** Opening Extract to read block **

5) John: Your book launches are almost as instructional as your books, tell me about how your approach a new book launch?

Seth:  Well, I've been doing this for 10 years, since the "Permission Marketing" book came out, and the rules have been the same. Being a hypocrite is no fun. So if you're writing a book about permission marketing, you ought to use permission marketing to market it. If you're writing a book about idea viruses, you ought to create an idea virus around it.
   So my rules are, one, I try to use an approach that mirrors or amplifies the idea in the book itself. Because if it's not good enough for me, it's not good enough for my readers. Number two, I try and do something that almost anyone could do. I don't like hearing people say, "Well, you did that because you're 'Seth Godin.' I could never do that."
   Number three, can't spend a lot of money. None of the promotions I've ever done have cost anything near what a book publisher traditionally spends on promoting a book that becomes a bestseller. Because, again, I'm trying to make the point that money is not the answer to these situations.
   And the last thing is, the only reason I write books is to be generous, not to be selfish. There are way better ways to make a living. In fact, every way to make a living is better than trying to make a living by writing books. So I do it to be generous. Therefore, no spamming people, no posting stuff that people aren't glad to read, no saying, "Well, I've been doing all this. Now it's my turn for you to do something for me." That's not allowed.
So what I did with this book is I realized that the traditional amplifiers of book ideas, the book reviewers, the people at the newspapers and magazines, are an endangered species. Most of them are gone, and the few that are left are still overwhelmed by all the authors who want a piece of them, that it's no longer an effective or predictable way to promote your book.
   So we embargoed the book to all traditional media. We didn't send out review copies. We didn't call people up and say, "Would you please put this in 'The New York Times' or forward it to magazines?"

** Closing Extract to read block **

**Assignment:** Please repeat the stretch of the interview from "And the last" through "That's not allowed.", swapping "spamming" for "pestering".

** Opening Dataset records block **

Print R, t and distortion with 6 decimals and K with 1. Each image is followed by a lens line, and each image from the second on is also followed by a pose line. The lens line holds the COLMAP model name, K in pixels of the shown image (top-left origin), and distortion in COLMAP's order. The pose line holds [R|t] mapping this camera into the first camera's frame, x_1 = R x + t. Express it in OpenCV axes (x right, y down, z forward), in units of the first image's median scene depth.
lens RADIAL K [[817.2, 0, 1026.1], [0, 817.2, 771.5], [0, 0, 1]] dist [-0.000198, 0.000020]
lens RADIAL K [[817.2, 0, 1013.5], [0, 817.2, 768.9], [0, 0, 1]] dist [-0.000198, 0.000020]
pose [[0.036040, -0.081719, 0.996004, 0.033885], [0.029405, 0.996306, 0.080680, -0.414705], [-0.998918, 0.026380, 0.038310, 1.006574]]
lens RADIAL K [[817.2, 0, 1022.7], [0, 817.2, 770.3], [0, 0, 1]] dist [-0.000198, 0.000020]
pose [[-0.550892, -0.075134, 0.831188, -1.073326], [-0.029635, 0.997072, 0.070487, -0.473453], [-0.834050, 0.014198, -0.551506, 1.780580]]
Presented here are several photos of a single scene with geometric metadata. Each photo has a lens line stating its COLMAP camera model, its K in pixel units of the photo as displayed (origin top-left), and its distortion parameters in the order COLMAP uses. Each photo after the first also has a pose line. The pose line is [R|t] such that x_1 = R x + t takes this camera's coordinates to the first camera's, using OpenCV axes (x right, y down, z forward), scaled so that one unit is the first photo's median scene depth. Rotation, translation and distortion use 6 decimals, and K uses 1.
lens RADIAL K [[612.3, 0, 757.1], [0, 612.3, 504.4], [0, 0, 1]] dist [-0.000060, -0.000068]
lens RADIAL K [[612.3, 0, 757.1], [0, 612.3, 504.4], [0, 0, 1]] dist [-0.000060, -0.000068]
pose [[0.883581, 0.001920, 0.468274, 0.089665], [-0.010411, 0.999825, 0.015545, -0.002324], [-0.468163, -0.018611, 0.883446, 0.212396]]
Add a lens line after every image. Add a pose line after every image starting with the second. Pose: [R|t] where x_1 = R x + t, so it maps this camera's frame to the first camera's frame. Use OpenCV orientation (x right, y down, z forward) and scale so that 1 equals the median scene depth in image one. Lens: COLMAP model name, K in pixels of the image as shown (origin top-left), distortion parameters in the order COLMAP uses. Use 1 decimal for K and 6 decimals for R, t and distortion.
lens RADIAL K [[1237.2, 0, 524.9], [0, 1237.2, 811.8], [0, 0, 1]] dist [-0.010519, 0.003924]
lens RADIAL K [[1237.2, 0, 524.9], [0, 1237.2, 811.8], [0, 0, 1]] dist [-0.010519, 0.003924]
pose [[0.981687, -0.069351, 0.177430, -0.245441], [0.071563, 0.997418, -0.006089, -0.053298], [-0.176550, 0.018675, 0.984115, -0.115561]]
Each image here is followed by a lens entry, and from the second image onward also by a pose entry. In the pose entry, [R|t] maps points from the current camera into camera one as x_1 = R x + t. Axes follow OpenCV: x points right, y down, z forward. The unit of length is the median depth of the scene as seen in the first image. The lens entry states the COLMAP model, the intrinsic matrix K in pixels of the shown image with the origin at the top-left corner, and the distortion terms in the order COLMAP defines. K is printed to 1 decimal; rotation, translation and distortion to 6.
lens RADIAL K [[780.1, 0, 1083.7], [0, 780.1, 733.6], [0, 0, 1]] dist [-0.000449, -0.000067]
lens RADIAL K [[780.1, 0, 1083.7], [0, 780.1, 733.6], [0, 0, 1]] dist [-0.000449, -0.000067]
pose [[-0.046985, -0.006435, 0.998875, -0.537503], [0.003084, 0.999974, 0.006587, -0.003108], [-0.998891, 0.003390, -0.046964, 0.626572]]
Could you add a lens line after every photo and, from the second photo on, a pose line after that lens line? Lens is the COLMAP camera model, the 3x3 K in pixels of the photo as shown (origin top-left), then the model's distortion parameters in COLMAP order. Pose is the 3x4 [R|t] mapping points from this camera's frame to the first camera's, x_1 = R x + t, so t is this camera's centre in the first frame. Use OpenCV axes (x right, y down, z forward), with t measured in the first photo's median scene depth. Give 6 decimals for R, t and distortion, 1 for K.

** Closing Dataset records block **

**Exercise answer:**
And the last thing is, the only reason I write books is to be generous, not to be selfish. There are way better ways to make a living. In fact, every way to make a living is better than trying to make a living by writing books. So I do it to be generous. Therefore, no pestering people, no posting stuff that people aren't glad to read, no saying, "Well, I've been doing all this. Now it's my turn for you to do something for me." That's not allowed.